Having Open Communication

Continuing in our Friday theme of effective communication in a marriage brings us to an important requirement and that is “openness”. The best way to get to know one another and avoid misunderstandings is to have open communication.

Some things are simply impossible and there isn’t anyone on the planet who can read someone’s mind, especially when it comes to spouses, and communicating to one another. Husbands and wives should not have to guess what each other is thinking. 1 Corinthians 2:11, Paul says, “Who among men knows the thoughts of a man except the spirit of a man, which is in him?” The only way for us to reveal our thoughts to one another is to speak to one another.

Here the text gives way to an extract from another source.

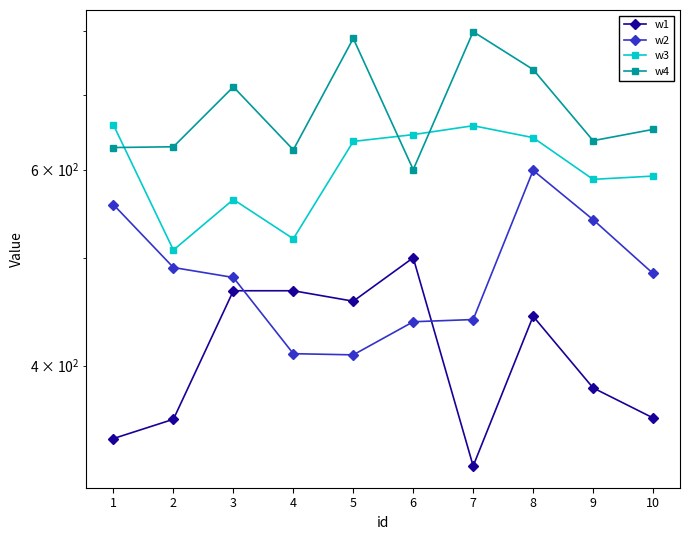

What is the difference between the second highest and minimum values in the w3 series?

149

Although both the husband and wife are responsible to communicate and be open with each other, it is the husband’s responsibility, as leader of the household, to ensure that the channels of communication are continually open. If necessary, the husband must take the initiative to ensure that a spirit of openness exists in the relationship.

Last week I talked about developing Godly habits and one of those is working on open communication. One important detail in open communication is listening to each other carefully. This means paying attention—no daydreaming but making sure your attention is on your spouse. Husbands and wives should not give the impression that what the other has to say is unimportant or stupid. It also means asking questions. If a spouse does not understand what has been said they should ask questions until the other’s thought is fully understood. If one is married to a person who is very quiet and not naturally open, one should gently ask questions to prompt the conversation.

Another important detail in open communication is making sure you mean what you say, and say what you mean, be clear! Husbands and wives must avoid being misunderstood in the communication by being vague and indirect. Which means no beating around the bush, above everything else when it comes to effective communication is being clear when you speak.

Miscommunication is a big cause for marital problems because they can lead to anger, resentment and arguments over issues that really are meaningless. When couples are not open and honest with each other, minor problems stew and more often than not, end up in unwarranted blowups over the smallest things. Unresolved issues pile up in the marriage relationship until the problems reach a point that seems unmanageable.

The principle of open communication is really simple, but is the most common problem in this day of marriage. It’s unfortunate that so many marriages have ended in divorce because of unclear communication that allows blowups to be a part of everyday life. Husbands and wives should not be afraid to speak openly to one another, as long as they do so in a gentle, loving manner. Stop trying to read each others’ minds, which includes, trying to read in between the lines. With open communication husbands and wives will not only avoid misunderstandings and unnecessary arguments but will also get to know each other more and more as time progresses.